## WHAT IS NEEDED
Your answer must be the lines from the start of the records through the line with "radosťou z hudby a pohybu. Či už hľadáte nový", exactly as written, without the pictures.

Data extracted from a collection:
────────────────

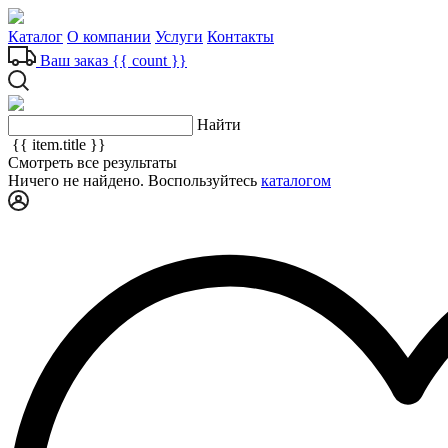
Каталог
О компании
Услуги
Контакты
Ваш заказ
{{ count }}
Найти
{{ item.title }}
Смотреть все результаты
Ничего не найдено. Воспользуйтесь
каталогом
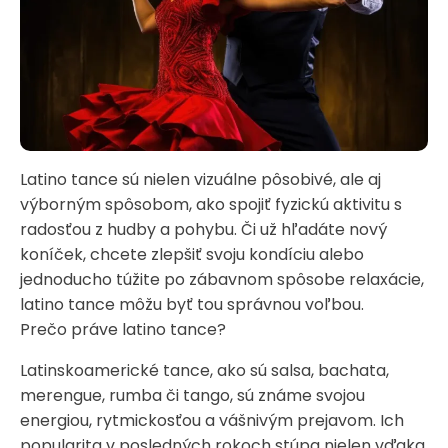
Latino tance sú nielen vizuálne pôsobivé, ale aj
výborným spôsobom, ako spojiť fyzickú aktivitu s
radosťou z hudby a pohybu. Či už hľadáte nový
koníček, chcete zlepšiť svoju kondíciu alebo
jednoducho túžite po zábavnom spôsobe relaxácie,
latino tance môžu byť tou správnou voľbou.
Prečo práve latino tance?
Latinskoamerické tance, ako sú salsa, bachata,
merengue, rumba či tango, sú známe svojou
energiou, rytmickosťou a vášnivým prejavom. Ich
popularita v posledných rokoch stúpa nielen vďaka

────────────────

## OUTPUT OF THE EXERCISE
Каталог
О компании
Услуги
Контакты
Ваш заказ
{{ count }}
Найти
{{ item.title }}
Смотреть все результаты
Ничего не найдено. Воспользуйтесь
каталогом
Latino tance sú nielen vizuálne pôsobivé, ale aj
výborným spôsobom, ako spojiť fyzickú aktivitu s
radosťou z hudby a pohybu. Či už hľadáte nový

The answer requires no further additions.